Several cast members have also raved about a dog named Frankie…
Frankie, my sausage. Frankie is actually curled up on my knee right now—he’s very rarely off somebody’s knee! Frankie’s a little dachshund. He was given to me by a friend. I’ve had dachsys most of my life and I’d just gone through a dachsy-free stage and I said to a friend of mine how much I really miss them. “I’m not coping without my dachsy!” So he brought one over from the Czech Republic and I ended up with one at eight months old. Like Derek, he’s just a lovely, lovely little dog. He just fits in with everything and he’s super to train—he’s very clever. He’s been an absolute delight to have. He’s a perfect lap dog.
Are there any animals (besides horses) that are more popular in period drama?
Chickens and geese, because pretty much everybody used to keep them for their eggs and their meat, so there were an awful lot of chickens and geese. They were in the people’s gardens, they’re on small holdings, they’re wandering the streets, they’re in market scenes. So of course, we have them up there.

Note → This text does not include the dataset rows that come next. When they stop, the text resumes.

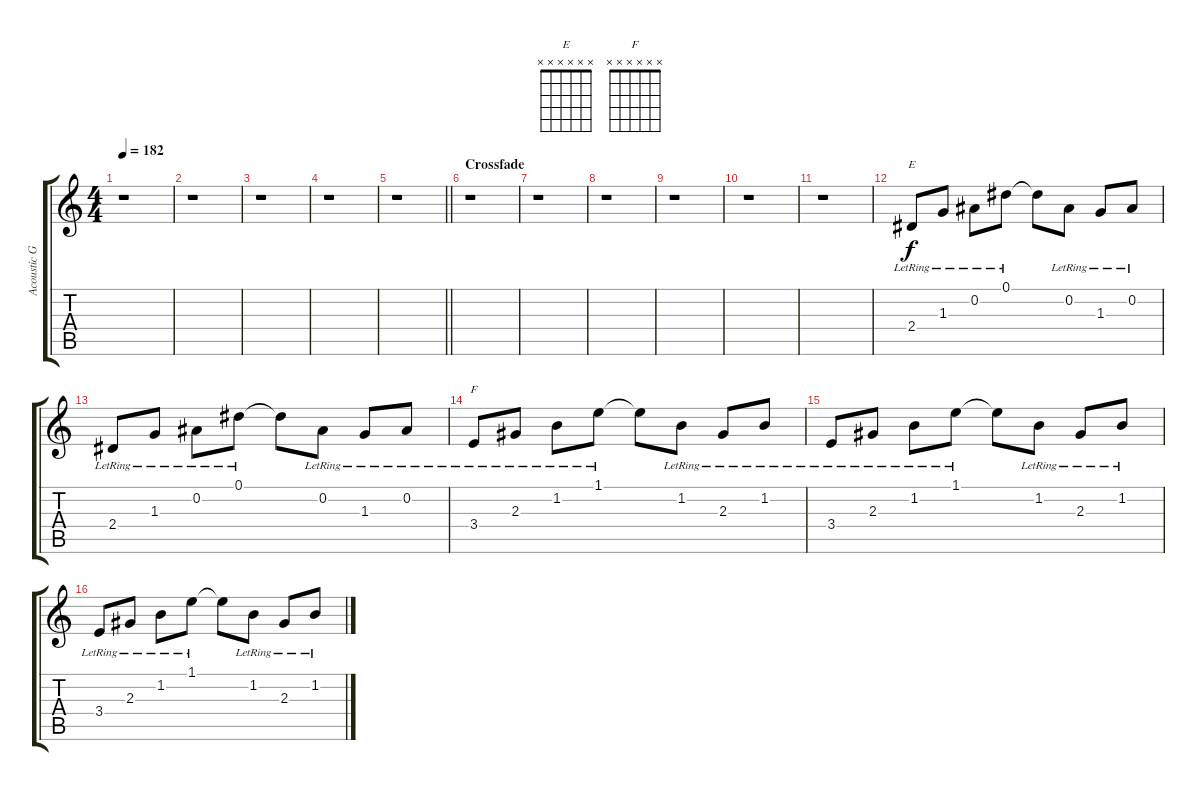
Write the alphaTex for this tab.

\track ("Acoustic Guitar 2 (Slash)" "Acoustic G") {instrument acousticguitarnylon}
\staff {score tabs}
\tuning (Eb4 Bb3 Gb3 Db3 Ab2 Eb2) {hide}
\chord ("E" x x x x x x)
\chord ("F" x x x x x x)
\ts (4 4)
\tempo 182
\clef g2
\ks c
r.1{dy f} |
r.1 |
r.1 |
r.1 |
\barLineRight lightlight
r.1 |
\section ("" "Crossfade")
r.1 |
r.1 |
r.1 |
r.1 |
r.1 |
r.1{volume 16} |
2.4{lr}.8{ch "E"} 1.3{lr}.8 0.2{lr}.8 0.1{lr}.8 0.1{t}.8 0.2{lr}.8 1.3{lr}.8 0.2{lr}.8 |
2.4{lr}.8 1.3{lr}.8 0.2{lr}.8 0.1{lr}.8 0.1{t}.8 0.2{lr}.8 1.3{lr}.8 0.2{lr}.8 |
3.4{lr}.8{ch "F"} 2.3{lr}.8 1.2{lr}.8 1.1{lr}.8 1.1{t}.8 1.2{lr}.8 2.3{lr}.8 1.2{lr}.8 |
3.4{lr}.8 2.3{lr}.8 1.2{lr}.8 1.1{lr}.8 1.1{t}.8 1.2{lr}.8 2.3{lr}.8 1.2{lr}.8 |
3.4{lr}.8 2.3{lr}.8 1.2{lr}.8 1.1{lr}.8 1.1{t}.8 1.2{lr}.8 2.3{lr}.8 1.2{lr}.8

What animal might it surprise us viewers to learn is a great actor?
Rats. Rats and pigs, they’re very, very clever.
Are there any animals that you wouldn’t want to work with, even if they were requested?
Squirrels. I don’t have a good relationship with squirrels. It’s probably one of the only animals that have ever bitten me. They’re very fast, and they’re so unpredictable. They’re just hard work. I don’t want to take them on. Let somebody else do it.
How did you get into this business?
Years ago I used to run a dog training school, and there was a local agent who phoned up and said, “Could you train a dog to bite a postman?” They were doing an ad campaign about dogs biting postmen and they actually wanted to put postman being bitten on their poster! So I had a little border collie that used to do a lot of man work, and I trained it to just nip the end of the trouser leg and pull. I did that, and then we had to do a reshoot, and then they asked me to go on and do a feature film. The first one I did was with Mel Gibson, The Bounty. Then Legend, with Tom Cruise. That was 38 years ago, and I’ve just carried on ever since.
You just fell in love with the work?
It was a passion for the animals. I just love working with them. I don’t know where it came from—we weren’t even allowed a goldfish when I was young, we had no animals. My father didn’t like them, was scared of them, didn’t understand them. So that was it. I didn’t have connection with them until I left home.
That’s a hopeful message, I think, for people who aren’t allowed animals in their youth: that anything is possible. Did you have a relationship with James Herriot’s books? Did you read them when you were young?
Oh yeah, I read all of them. And I used to watch the original series. Fantastic series, but I think ours is better.
Is there anything that you’ve learned in the spirit of James Herriot, from your work on the show? Or was his way of treating animals already incorporated into your worldview?
It’s already been incorporated. The thing I have learned from doing the series was how to move cows around Yorkshire! That was quite daunting.